Manhã de domingo, de praxe minha mãe vinha acordar a gente às 9h da manhã para mais um dia planejado pelas vontades próprias.

- Vai, levanta! Arrumem a cama! Hoje vamos na piscina do clube!
- Não quero ir, me deixa dormir!
- Vai logo antes que eu te meta a mão - conclui ela. Viva a democracia!

Fui o segundo a levantar. Meu irmão mais novo já estava de pé enquanto ela gritava com os dois mais velhos. Eles se recusaram a sair da cama, mesmo com as ameaças de mesada cortada e tabefes de graça.

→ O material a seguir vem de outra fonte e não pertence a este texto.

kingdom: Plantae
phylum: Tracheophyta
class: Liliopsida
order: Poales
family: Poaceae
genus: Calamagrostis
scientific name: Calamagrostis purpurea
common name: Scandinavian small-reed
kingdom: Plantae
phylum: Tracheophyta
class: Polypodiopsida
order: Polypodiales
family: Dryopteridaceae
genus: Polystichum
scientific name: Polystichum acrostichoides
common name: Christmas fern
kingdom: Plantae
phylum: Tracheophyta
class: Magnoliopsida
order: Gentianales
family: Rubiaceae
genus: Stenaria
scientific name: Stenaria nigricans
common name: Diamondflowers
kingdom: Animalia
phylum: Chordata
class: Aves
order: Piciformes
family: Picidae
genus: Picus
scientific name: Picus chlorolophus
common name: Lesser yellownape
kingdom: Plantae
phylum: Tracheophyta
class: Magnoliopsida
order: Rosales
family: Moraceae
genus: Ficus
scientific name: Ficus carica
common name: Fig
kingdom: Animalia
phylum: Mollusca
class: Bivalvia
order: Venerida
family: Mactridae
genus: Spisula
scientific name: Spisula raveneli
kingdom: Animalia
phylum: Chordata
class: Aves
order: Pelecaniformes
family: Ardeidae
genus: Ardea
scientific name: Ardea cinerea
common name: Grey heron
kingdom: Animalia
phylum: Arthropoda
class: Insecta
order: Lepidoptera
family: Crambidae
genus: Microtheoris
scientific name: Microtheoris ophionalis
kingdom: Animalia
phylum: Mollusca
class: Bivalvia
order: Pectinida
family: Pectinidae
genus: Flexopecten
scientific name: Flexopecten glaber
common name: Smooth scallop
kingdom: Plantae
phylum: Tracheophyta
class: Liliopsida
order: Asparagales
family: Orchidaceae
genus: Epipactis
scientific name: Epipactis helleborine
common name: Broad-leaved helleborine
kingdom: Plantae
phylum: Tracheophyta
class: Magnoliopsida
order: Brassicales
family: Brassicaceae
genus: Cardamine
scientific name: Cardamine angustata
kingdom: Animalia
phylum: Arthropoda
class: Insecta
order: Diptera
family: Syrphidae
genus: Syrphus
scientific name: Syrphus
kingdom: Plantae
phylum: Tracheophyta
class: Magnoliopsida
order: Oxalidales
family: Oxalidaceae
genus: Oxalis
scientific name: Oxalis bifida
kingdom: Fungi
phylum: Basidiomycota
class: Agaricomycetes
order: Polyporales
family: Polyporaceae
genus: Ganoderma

Vantagens de uma adolescência.

- Pelo menos posso chamar o Gui?! - resolvi negociar.
- Tá bom filho, mas vai logo! Liga pra ele e fala que jajá estaremos passando na casa dele.
- Tá - pelo menos eu não era um fracassado em negociações.

Os pais do Gui foram compreensivos. Tinham prometido levá-lo ao clube a duas semanas atrás, e algo dizia que hoje eles não o levariam, para variar. O Gui não recusou o convite, e eles não o impediram. A competência sendo passada para terceiros.

Logo estávamos no carro, a caminho do clube. Sunga por baixo de um shorts, camiseta, chinelo e uma toalha. Estávamos prontos.

- Nossa, Bruno, você viu que inauguraram o tobogã gigante semana retrasada?! Meu irmão mais velho foi, falou que da maior medo!
- Sério, Gui?! Quão alto é?
- To tamanho de um prédio!
- Não acredito...
- Tá com medo?
- Eu? Eu não tenho medo de altura - mentiras, o que seria de nossa imagem sem elas?
- Não acredito... se você for, eu também vou!
- Tá bom... - eu sendo idiota desde sempre...

- Chegamos, garotos! - merda.

A entrada do clube era nova, assim como boa parte do clube que estava em reforma desde sempre. As catracas impediram nosso avanço, por mais vazio que estivesse a entrada. O estacionamento estava meio lotado, e minha mãe não pagara a última mensalidade. Fiquei feliz por isso evitar o combate que me aguardava. Aparentemente o Gui também gostou da possibilidade de deixar para outro dia, semana ou quem sabe ano que vem. Só o meu irmão mais novo que resolveu choramingar alguma coisa que fez a minha mãe, como qualquer ariana, resolver discutir com o responsável sobre a nossa entrada.

- Poxa, mas eu sempre paguei em dia! E quase nunca vim aqui. Hoje que eu venho vocês vão me impedir de entrar?!
- Desculpe, madame. Mas a senhora não pagou a última mensalidade. Estamos apenas seguindo o protocolo.
- Tá bom... mas hoje o banco não tá aberto, posso pagar na segunda?
- A senhorita terá que assinar um termo de compromisso então. Apenas o procedimento padrão.
- Tudo bem... aonde eu assino? - maldita burocracia que me iludira. Quando percebi, já estava com o frio na barriga de volta.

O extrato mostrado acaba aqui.